Barangsiapa meninggalkan ucapan yang
tidak perlu, maka dia akan diberi hikmah. Begitulah kalimat Umar Bin
Khattab. Sederhana, tapi tidak mudah untuk diaplikasikan. Terkadang kita
memang lebih suka memperkerjakan lisan daripada kedua telinga. Kita
lebih suka berbicara daripada mendengarkan. Memang, Berbicara itu
menyenangkan!
Ada banyak peristiwa di sekitar kita,
bermula dari ucapan. Perselisihan, salah paham, perbedaan dan beragam
peristiwa lain. Karena begitulah hidup, beragam, terdiri dari berbagai
macam sifat, tidak mungkin kalau harus memaksakan kehendak hanya untuk
sama.
Pada banyak peristiwa itu, peran yang seharusnya dimainkan oleh
manusia adalah tidak menjadikan kerikil menjadi sebuah batu besar,
apalagi membuatnya nampak seperti gunung. Perselisihan kecil, tak perlu
dibesar-besarkan. Perbedaan besar, jangan pula diapi-api sehingga
membakar.
Tapi kadang, kita memang sering tergoda untuk berlebihan. Dan bisa jadi saya sendiri sering terjebak dan lalai, melakukannya.
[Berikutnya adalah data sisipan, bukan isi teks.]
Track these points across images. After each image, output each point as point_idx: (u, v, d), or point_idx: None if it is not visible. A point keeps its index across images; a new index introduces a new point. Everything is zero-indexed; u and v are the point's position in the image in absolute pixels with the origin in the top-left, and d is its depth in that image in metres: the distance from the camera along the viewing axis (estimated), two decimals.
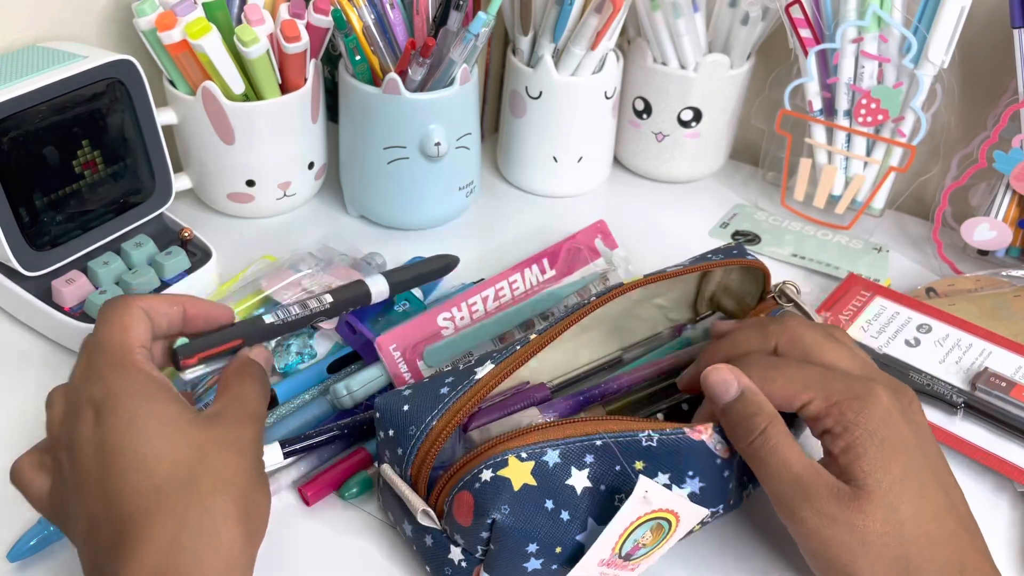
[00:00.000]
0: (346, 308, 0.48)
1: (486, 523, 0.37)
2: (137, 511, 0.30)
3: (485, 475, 0.37)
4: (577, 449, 0.38)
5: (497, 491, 0.37)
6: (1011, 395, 0.51)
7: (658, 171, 0.74)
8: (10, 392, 0.51)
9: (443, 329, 0.51)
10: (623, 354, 0.50)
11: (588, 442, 0.38)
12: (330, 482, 0.45)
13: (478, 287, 0.53)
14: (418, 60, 0.57)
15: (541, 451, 0.38)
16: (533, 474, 0.37)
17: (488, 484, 0.37)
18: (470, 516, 0.37)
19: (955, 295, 0.60)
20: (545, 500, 0.37)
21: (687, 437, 0.39)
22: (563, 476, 0.37)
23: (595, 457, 0.38)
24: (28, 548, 0.41)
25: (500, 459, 0.37)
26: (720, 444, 0.40)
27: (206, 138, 0.60)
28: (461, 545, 0.39)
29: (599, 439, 0.38)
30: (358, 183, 0.65)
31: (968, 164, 0.63)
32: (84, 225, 0.53)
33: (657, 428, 0.39)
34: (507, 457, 0.37)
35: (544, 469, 0.37)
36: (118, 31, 0.62)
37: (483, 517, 0.37)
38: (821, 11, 0.63)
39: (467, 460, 0.38)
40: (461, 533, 0.38)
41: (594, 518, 0.38)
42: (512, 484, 0.37)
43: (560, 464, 0.37)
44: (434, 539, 0.39)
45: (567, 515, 0.37)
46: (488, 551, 0.38)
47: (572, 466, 0.38)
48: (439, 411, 0.39)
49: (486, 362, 0.41)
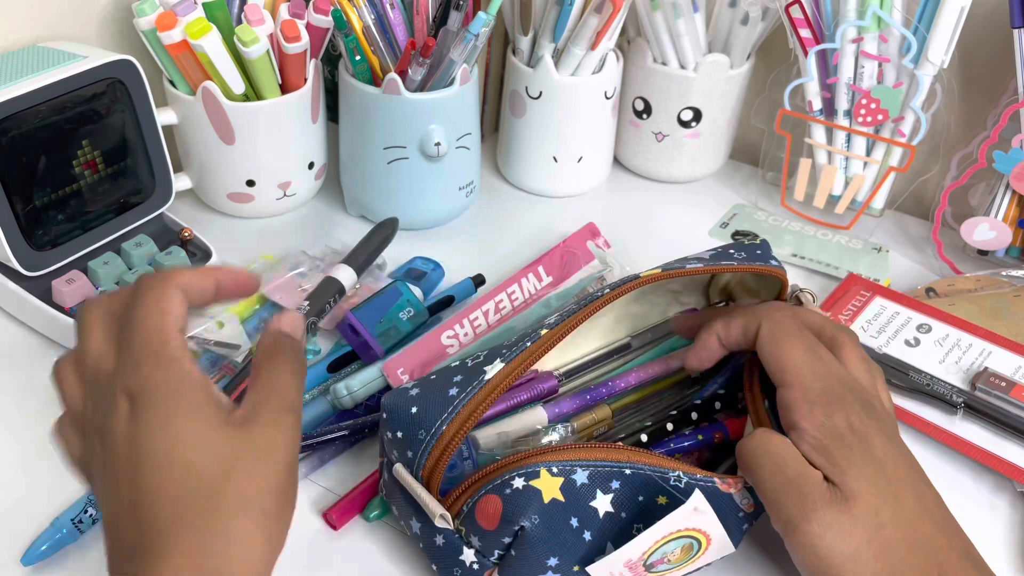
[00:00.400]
0: (326, 307, 0.50)
1: (512, 530, 0.37)
2: (159, 519, 0.30)
3: (517, 483, 0.37)
4: (605, 473, 0.38)
5: (528, 500, 0.37)
6: (1011, 395, 0.51)
7: (658, 171, 0.74)
8: (10, 392, 0.51)
9: (448, 347, 0.51)
10: (632, 340, 0.50)
11: (617, 468, 0.38)
12: (355, 505, 0.45)
13: (477, 302, 0.53)
14: (418, 60, 0.57)
15: (571, 469, 0.37)
16: (562, 490, 0.37)
17: (520, 492, 0.37)
18: (496, 521, 0.37)
19: (955, 295, 0.60)
20: (571, 517, 0.37)
21: (716, 488, 0.39)
22: (589, 497, 0.37)
23: (621, 484, 0.38)
24: (41, 552, 0.41)
25: (532, 470, 0.37)
26: (746, 500, 0.39)
27: (206, 138, 0.60)
28: (476, 547, 0.38)
29: (628, 468, 0.38)
30: (358, 183, 0.65)
31: (968, 164, 0.63)
32: (84, 225, 0.53)
33: (688, 472, 0.39)
34: (539, 469, 0.37)
35: (572, 487, 0.37)
36: (118, 31, 0.62)
37: (510, 524, 0.37)
38: (821, 11, 0.63)
39: (494, 468, 0.38)
40: (480, 536, 0.38)
41: (613, 543, 0.38)
42: (543, 496, 0.37)
43: (587, 485, 0.37)
44: (446, 539, 0.39)
45: (589, 535, 0.37)
46: (506, 556, 0.38)
47: (598, 489, 0.38)
48: (449, 415, 0.39)
49: (495, 360, 0.41)
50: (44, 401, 0.50)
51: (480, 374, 0.40)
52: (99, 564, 0.41)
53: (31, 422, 0.49)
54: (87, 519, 0.42)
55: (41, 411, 0.49)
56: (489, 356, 0.41)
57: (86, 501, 0.42)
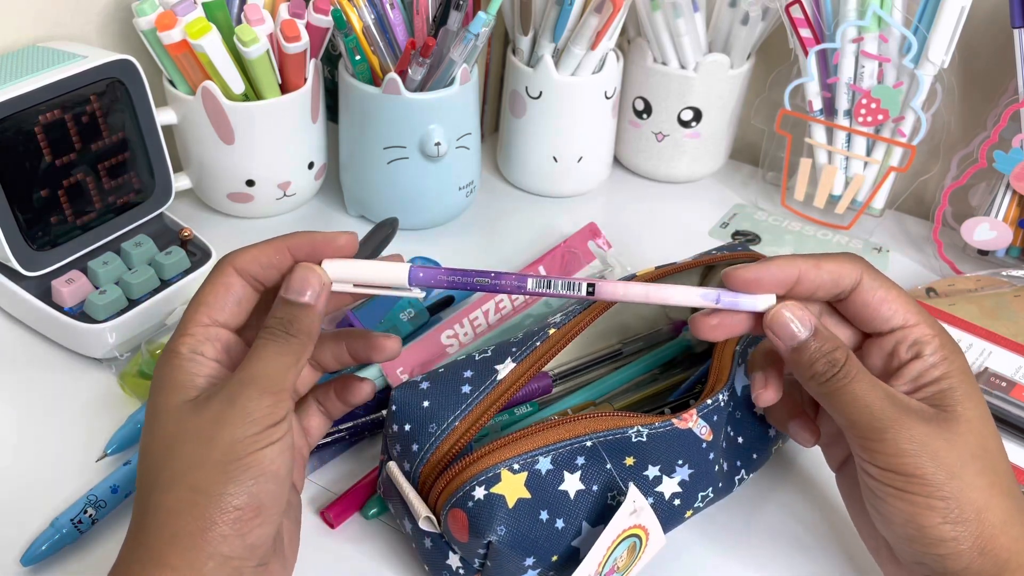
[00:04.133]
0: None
1: (483, 543, 0.37)
2: (137, 493, 0.33)
3: (478, 493, 0.36)
4: (568, 453, 0.38)
5: (492, 511, 0.36)
6: (1011, 395, 0.51)
7: (658, 171, 0.74)
8: (10, 392, 0.51)
9: (447, 347, 0.51)
10: (623, 347, 0.50)
11: (578, 444, 0.38)
12: (352, 503, 0.45)
13: (477, 302, 0.53)
14: (418, 60, 0.57)
15: (533, 460, 0.37)
16: (527, 486, 0.37)
17: (482, 503, 0.36)
18: (466, 534, 0.37)
19: (955, 295, 0.60)
20: (540, 511, 0.37)
21: (675, 428, 0.39)
22: (556, 482, 0.37)
23: (586, 458, 0.38)
24: (41, 552, 0.41)
25: (492, 473, 0.37)
26: (705, 428, 0.40)
27: (206, 138, 0.60)
28: (459, 554, 0.38)
29: (589, 440, 0.38)
30: (358, 183, 0.65)
31: (968, 164, 0.63)
32: (84, 225, 0.53)
33: (646, 423, 0.39)
34: (499, 471, 0.37)
35: (538, 478, 0.37)
36: (118, 31, 0.62)
37: (479, 537, 0.36)
38: (821, 11, 0.63)
39: (459, 470, 0.37)
40: (458, 545, 0.38)
41: (588, 521, 0.38)
42: (507, 501, 0.36)
43: (553, 470, 0.37)
44: (433, 543, 0.39)
45: (562, 523, 0.37)
46: (484, 566, 0.38)
47: (564, 471, 0.37)
48: (462, 412, 0.39)
49: (506, 359, 0.40)
50: (44, 401, 0.50)
51: (492, 373, 0.40)
52: (99, 564, 0.41)
53: (31, 422, 0.49)
54: (86, 519, 0.42)
55: (41, 411, 0.50)
56: (498, 353, 0.41)
57: (85, 501, 0.42)
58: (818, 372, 0.36)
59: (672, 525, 0.40)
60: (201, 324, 0.35)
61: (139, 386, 0.49)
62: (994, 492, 0.35)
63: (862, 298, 0.37)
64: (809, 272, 0.37)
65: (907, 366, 0.37)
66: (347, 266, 0.36)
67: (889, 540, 0.37)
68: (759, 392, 0.39)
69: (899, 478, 0.35)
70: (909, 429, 0.35)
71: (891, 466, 0.35)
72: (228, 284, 0.35)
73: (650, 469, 0.39)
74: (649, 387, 0.48)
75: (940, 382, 0.36)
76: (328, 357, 0.39)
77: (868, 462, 0.36)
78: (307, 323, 0.34)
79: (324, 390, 0.40)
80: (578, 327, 0.42)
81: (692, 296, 0.36)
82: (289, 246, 0.36)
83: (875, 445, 0.35)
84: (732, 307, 0.36)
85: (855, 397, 0.35)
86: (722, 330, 0.37)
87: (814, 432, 0.41)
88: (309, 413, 0.40)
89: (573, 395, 0.47)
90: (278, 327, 0.34)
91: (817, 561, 0.44)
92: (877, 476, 0.35)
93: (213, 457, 0.32)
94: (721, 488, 0.42)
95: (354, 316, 0.51)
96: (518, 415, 0.45)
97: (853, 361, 0.36)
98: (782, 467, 0.48)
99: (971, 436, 0.35)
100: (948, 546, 0.34)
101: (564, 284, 0.36)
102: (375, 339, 0.38)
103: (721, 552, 0.44)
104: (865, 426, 0.35)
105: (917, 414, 0.35)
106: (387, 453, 0.41)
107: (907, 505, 0.35)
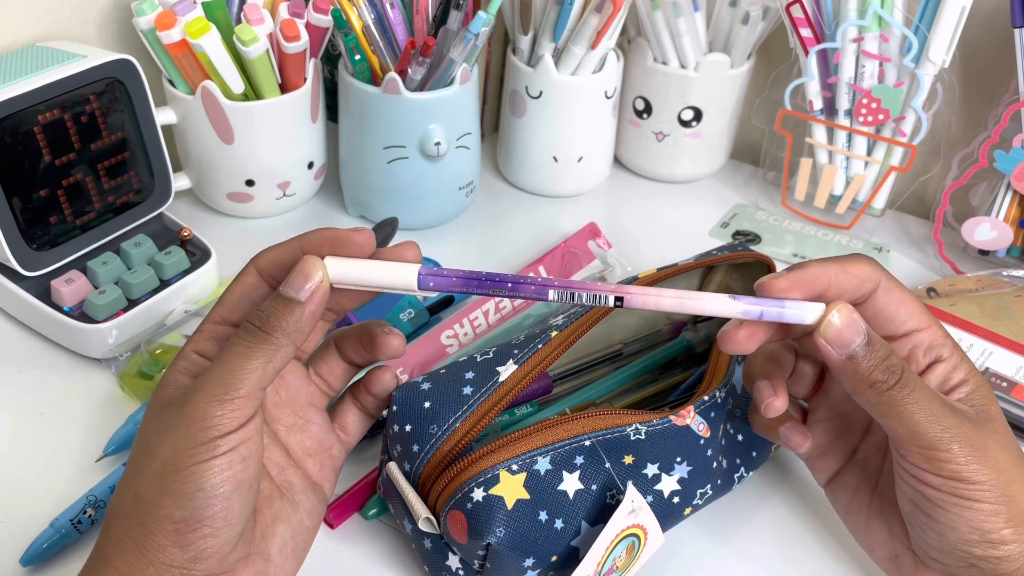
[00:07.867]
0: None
1: (482, 544, 0.36)
2: None
3: (477, 494, 0.36)
4: (566, 452, 0.38)
5: (491, 512, 0.36)
6: (1011, 395, 0.51)
7: (658, 171, 0.74)
8: (10, 392, 0.51)
9: (447, 347, 0.50)
10: (623, 347, 0.50)
11: (577, 443, 0.38)
12: (352, 503, 0.45)
13: (477, 302, 0.53)
14: (418, 60, 0.57)
15: (532, 460, 0.37)
16: (526, 486, 0.37)
17: (481, 505, 0.36)
18: (465, 536, 0.37)
19: (956, 295, 0.60)
20: (539, 512, 0.37)
21: (673, 425, 0.39)
22: (555, 482, 0.37)
23: (585, 458, 0.38)
24: (40, 552, 0.41)
25: (491, 475, 0.36)
26: (702, 424, 0.40)
27: (206, 138, 0.60)
28: (459, 555, 0.38)
29: (587, 439, 0.38)
30: (358, 183, 0.65)
31: (969, 164, 0.63)
32: (83, 225, 0.53)
33: (644, 420, 0.39)
34: (498, 472, 0.36)
35: (537, 479, 0.37)
36: (118, 31, 0.62)
37: (478, 539, 0.36)
38: (821, 10, 0.63)
39: (457, 471, 0.37)
40: (458, 547, 0.38)
41: (587, 520, 0.37)
42: (505, 502, 0.36)
43: (551, 471, 0.37)
44: (433, 544, 0.39)
45: (561, 523, 0.37)
46: (484, 567, 0.38)
47: (563, 470, 0.37)
48: (463, 413, 0.38)
49: (508, 360, 0.40)
50: (43, 401, 0.50)
51: (494, 375, 0.40)
52: None
53: (30, 422, 0.49)
54: (86, 519, 0.41)
55: (40, 411, 0.49)
56: (499, 354, 0.41)
57: (85, 501, 0.42)
58: (878, 381, 0.34)
59: (672, 523, 0.40)
60: (212, 323, 0.35)
61: (138, 386, 0.49)
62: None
63: (881, 301, 0.36)
64: (839, 276, 0.35)
65: (931, 369, 0.36)
66: (351, 265, 0.34)
67: (934, 547, 0.36)
68: (770, 401, 0.38)
69: (964, 486, 0.34)
70: (970, 435, 0.34)
71: (957, 474, 0.34)
72: (248, 284, 0.35)
73: (649, 467, 0.39)
74: (649, 387, 0.48)
75: (967, 384, 0.36)
76: (352, 352, 0.39)
77: (930, 472, 0.34)
78: (290, 320, 0.32)
79: (355, 386, 0.40)
80: (581, 330, 0.41)
81: (729, 307, 0.34)
82: (304, 244, 0.35)
83: (941, 455, 0.34)
84: (776, 319, 0.34)
85: (918, 406, 0.34)
86: (754, 341, 0.35)
87: (806, 435, 0.40)
88: (345, 410, 0.40)
89: (573, 395, 0.47)
90: (254, 321, 0.32)
91: (817, 560, 0.44)
92: (939, 485, 0.34)
93: (153, 467, 0.31)
94: (720, 485, 0.42)
95: (353, 315, 0.51)
96: (518, 415, 0.45)
97: (909, 367, 0.35)
98: (782, 465, 0.48)
99: (1007, 436, 0.35)
100: (1008, 548, 0.34)
101: (589, 296, 0.33)
102: (379, 336, 0.38)
103: (721, 551, 0.44)
104: (930, 436, 0.34)
105: (971, 419, 0.35)
106: (387, 453, 0.41)
107: (972, 512, 0.34)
Sekali lagi, Berbicara memang menyenangkan, terlebih bila dibumbui
dengan ketidak benaran. Mungkin itulah yang terjadi pada kehidupan kita
sekarang, kebohongan merebak dimana-mana. Begitulah yang terjadi bila
masyarakat dibiarkan belajar kepada selain Islam, seperti kata Frederich
Nietzche, dia mengatakan, bagaimanapun kebohongan adalah sesuatu yang
diperlukan dalam kehidupan. “Lies are necessary to life,” begitu kata
Nietzche.
Tetapi, kita harus tegaskan pada diri kita bahwa Kaum Muslim itu tak mengikuti Nietzche, Kita bukan pengikut Nietzce!
Mari
mengingat kisah tentang Ka’ab bin Malik yang tak turut dalam perang
Tabuk. Dalam kitab Riyadhus Shalihin diriwayatkan, Ka’ab sendiri
berkata, “Aku tak pernah menemukan diriku sesiap ini, aku tidak pernah
menemukan diriku sekuat ini.” Ia merasa sangat siap dan kuat untuk
berangkat ke perang Tabuk. Tapi perjalanan perang itu ia tunda-tunda,
dan akhirnya ia batal untuk bergabung dengan pasukan Muslimin lainnya.
Ketika Rasulullah dalam perjalanan pulang ke Madinah, hatinya
berdebar-debar. Mempersiapkan alasan-alasan yang akan ia jadikan hujjah
mengapa tak turut berjuang di jalan mulia. Segala alasan telah ia
kumpulkan, “Aku adalah lelaki dengan lidah yang tajam. Niscaya jika aku
kemukakan alasan, Rasulullah akan menerimanya.” Persiapan kebohongan
itu, ternyata tidak membuatnya bahagia. Akhirnya Ka’ab berterus terang,
ia tak punya alasan ketika tak turut berperang.
Andai saja ia dusta, tentu ia tak dihukum demikian rupa. Selama
berhari-hari ia dikucilkan, bahkan oleh istrinya sendiri. Tatapan
matanya tak pernah bertemu dengan tatapan mata Rasulullah, lelaki yang
paling dicintainya. Salamnya tak pernah dibalas oleh penduduk Madinah.
Bumi yang luas, ia rasakan menjadi sempit menghimpit. Itulah yang harus
dibayar untuk sebuah kejujuran.
Tapi ketika firman Allah turun, “Dan terhadap tiga orang yang
ditangguhkan (penerimaan taubat) mereka, hingga apabila bumi telah
menjadi sempit bagi mereka, padahal bumi itu luas, dan jiwa mereka pun
telah sempit (pula terasa) oleh mereka, serta telah mengetahui bahwa
tidak ada tempat lari dari (siksa) Allah melainkan kepada-Nya saja.
Kemudian, Allah menerima taubat mereka agar mereka tetap dalam
taubatnya. Sesungguhnya Allah-lah Yang Maha Menerima taubat lagi Maha
Penyayang.” (QS. at Taubah:118)
Ka’ab belum pernah merasakan hatinya bahagia, seperti kebahagiaannya
saat ayat ini diturunkan sebagai tanda penerimaan atas taubatnya.
Apakah kita akan menukar ridha Allah dengan ucapan yang terus kita
ada-adakan dalam kehidupan kita? Mungkin saat ini kita bahagia, tapi tak
akan ada manusia yang mampu menipu dirinya sendiri, terlebih menutupi
kebohongannya di depan Allah Subhanahuwata’ala.